Chapter 2: Her Room
Weeks later, the Doctor still hadn't mentioned Rose and when Clara awoke the next morning, he'd pretended everything was normal so Clara did too and she didn't bring it up again.
She had decided to forget about it when one night Clara suddenly started awake in bed breathing heavily from a nightmare she'd been having. She'd felt it slipping away from her memory already and tried to recall it. She'd been chasing the leaf hidden away in her book. It kept floating away from her, just as she was about to pick it up. She'd been on a beach. It was sort of cloudy and cold. It felt sort of wrong….she couldn't explain it, it was just a feeling she couldn't shake. When she'd finally been sure she would pick up the leaf as it landed on the sand, it flew straight up in the air, out of her reach. And she'd seen her. A girl. At least, she thought it was a girl. It was hard to look at her because she was surrounded by an incredibly bright, golden light. It seemed to be coming from something behind her but there was gold in her eyes, around her hair, spilling from her fingertips. She'd felt terrified but she kept looking, needing to know who this was, what this was. She started to walk nearer to the girl when she bolted awake. She didn't know what any of it meant but she was suddenly very thirsty.

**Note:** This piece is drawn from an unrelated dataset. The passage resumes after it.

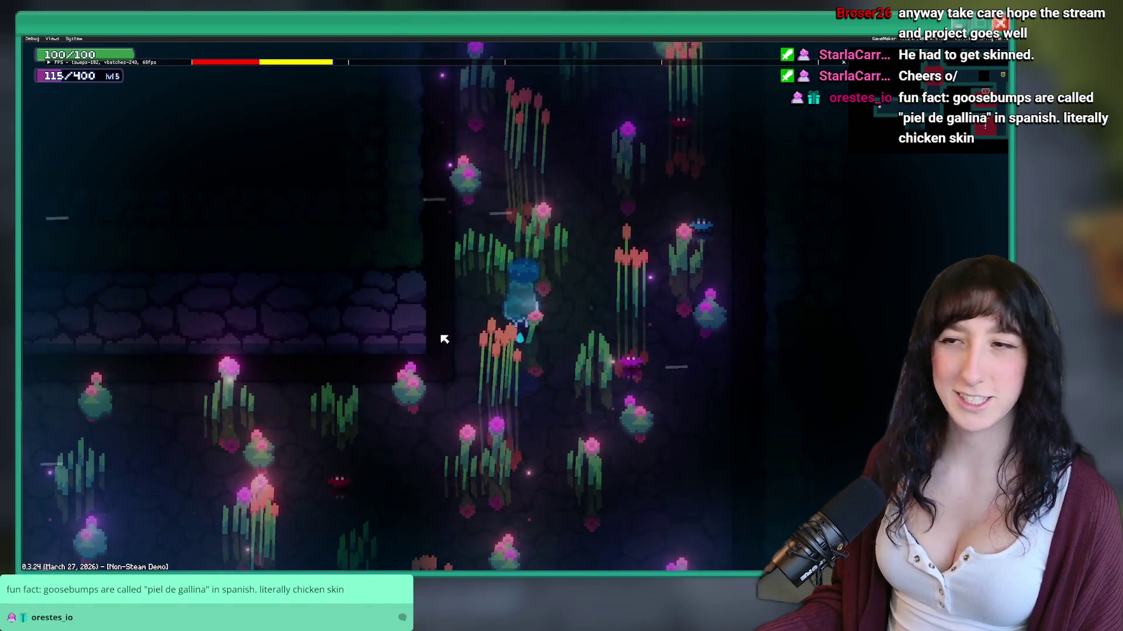
key(w)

Clara stepped out of bed and walked down the hallway, hoping the TARDIS would bring the kitchen closer to get a drink of water as she now realized the rooms shifted. She paused when she saw a door down the hallway to her right cracked open with a strip of light on the floor coming from inside. She started to walk towards it and was about to push it open further when she heard a noise. It sounded somewhat like a cry, like someone in pain who was trying to suppress themselves from crying out. Her heart stopped at the sound and she stood still listening for it to come again. She heard faint noises that she couldn't define so she carefully peered through the opening of the door.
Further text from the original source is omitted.